Exercise goal:
Copy out the listing below word for word, leaving the pictures out of your copy.

Stored records:
•••••

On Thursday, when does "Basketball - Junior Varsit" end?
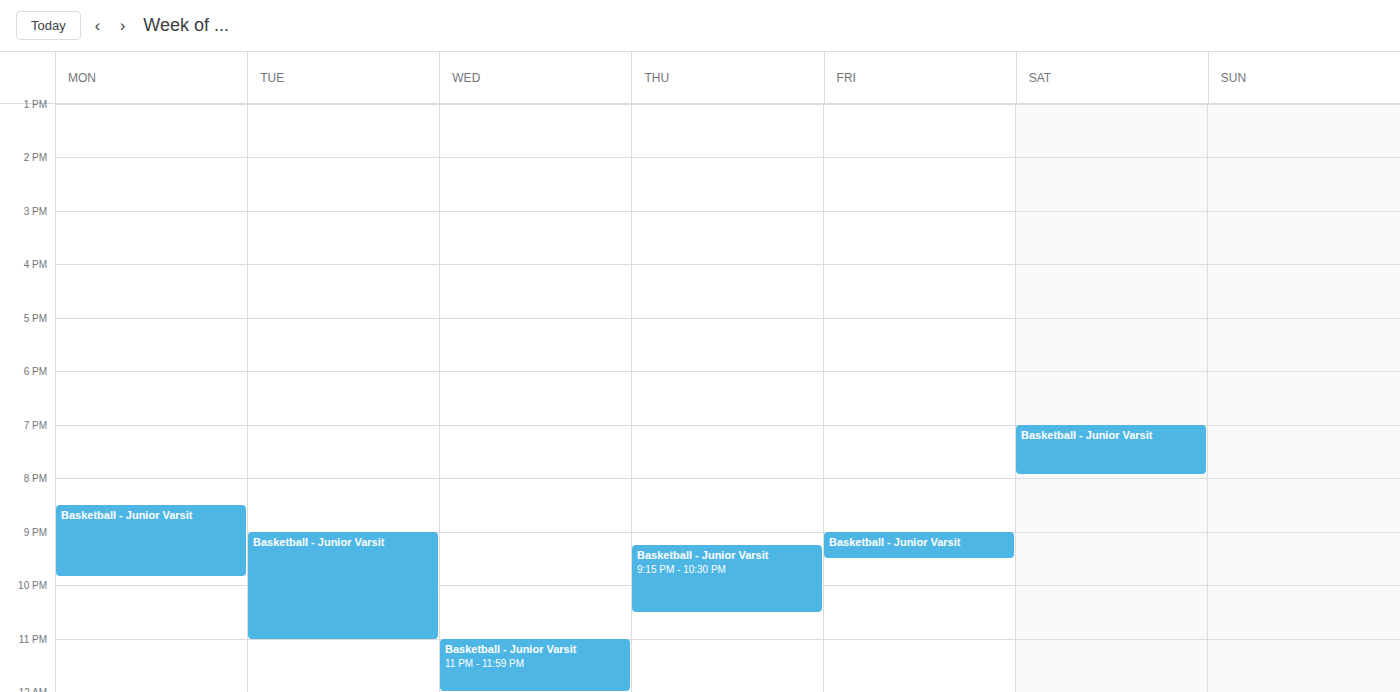
10:30 PM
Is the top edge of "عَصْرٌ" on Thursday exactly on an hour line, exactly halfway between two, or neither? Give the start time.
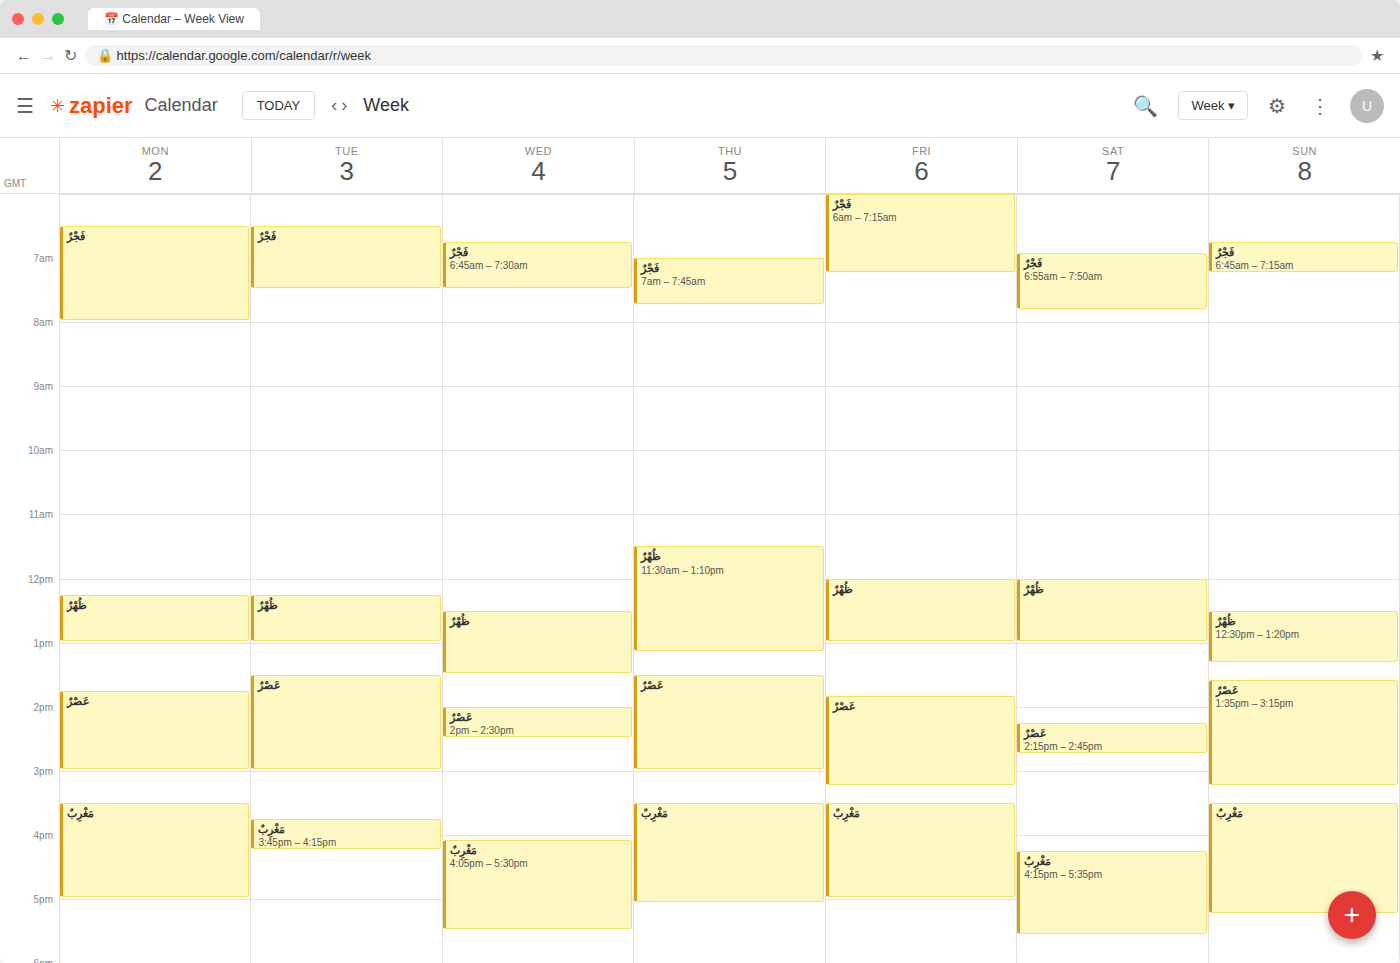
1:30 PM -- halfway between the 1 PM and 2 PM lines.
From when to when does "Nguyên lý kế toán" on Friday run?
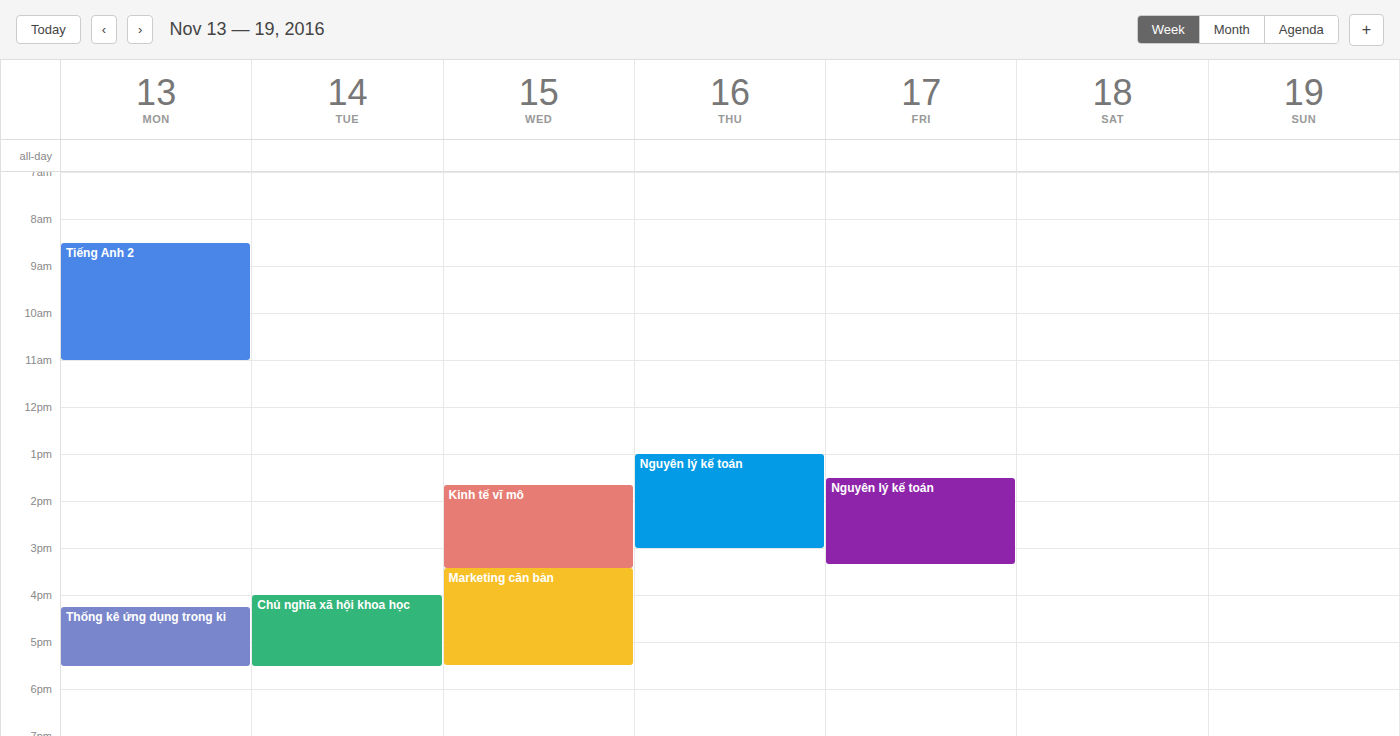
1:30 PM to 3:20 PM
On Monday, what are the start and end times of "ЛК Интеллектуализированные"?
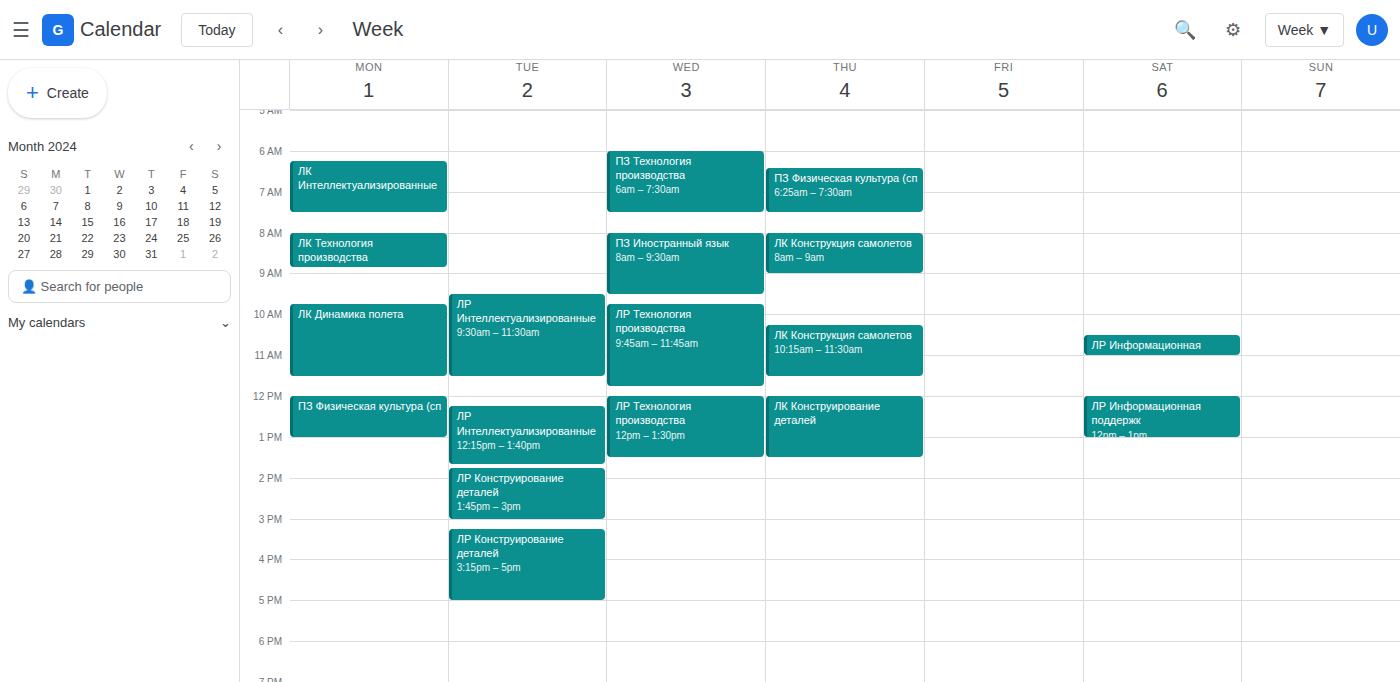
6:15 AM to 7:30 AM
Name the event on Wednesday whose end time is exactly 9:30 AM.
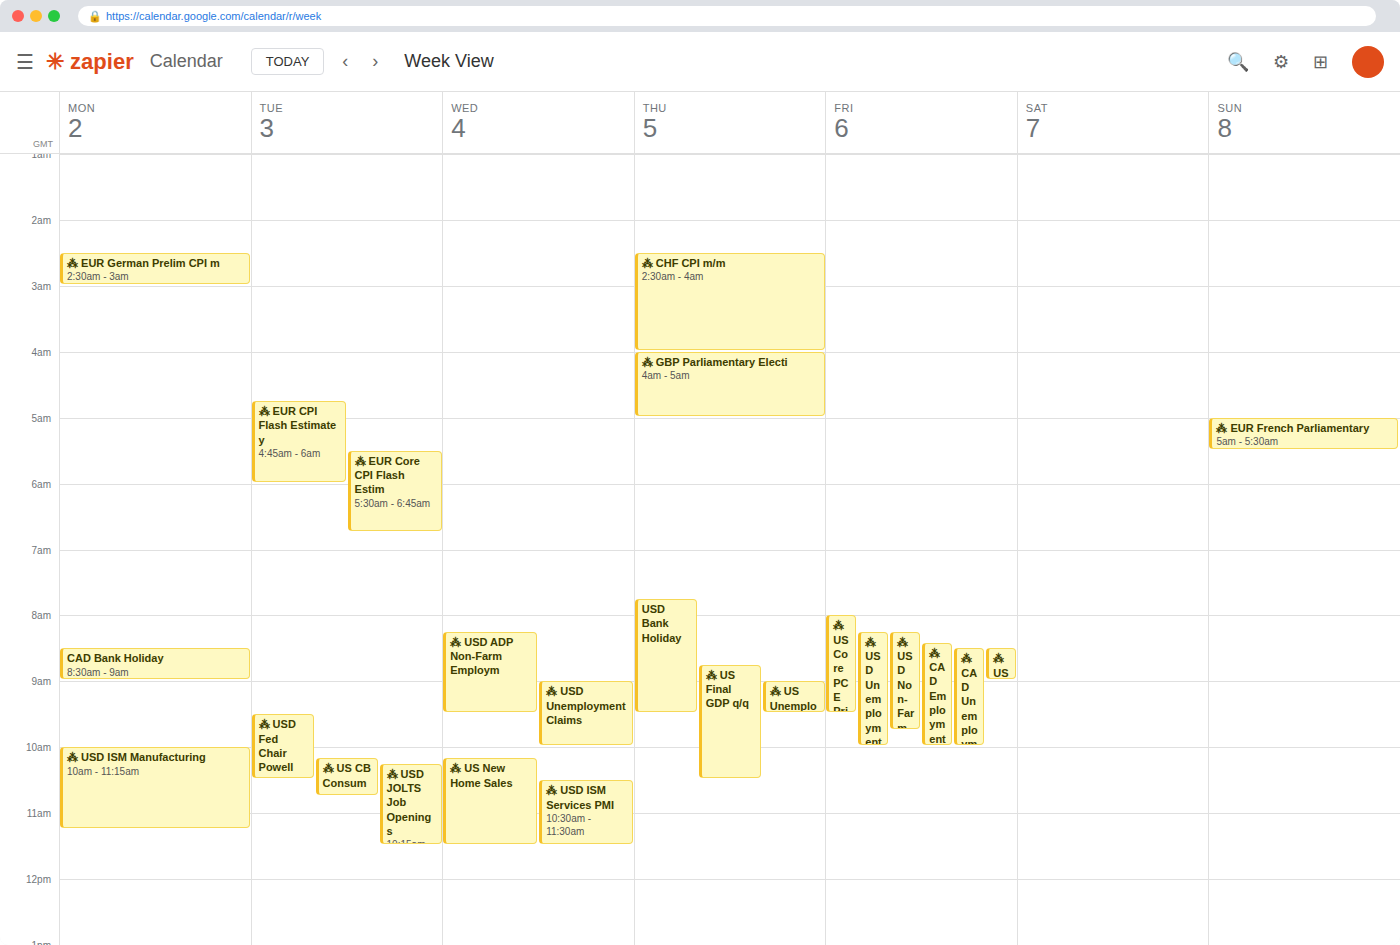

•••••

Result of this task:
On Thursday, when does "Basketball - Junior Varsit" end?
10:30 PM
Is the top edge of "عَصْرٌ" on Thursday exactly on an hour line, exactly halfway between two, or neither? Give the start time.
1:30 PM -- halfway between the 1 PM and 2 PM lines.
From when to when does "Nguyên lý kế toán" on Friday run?
1:30 PM to 3:20 PM
On Monday, what are the start and end times of "ЛК Интеллектуализированные"?
6:15 AM to 7:30 AM
Name the event on Wednesday whose end time is exactly 9:30 AM.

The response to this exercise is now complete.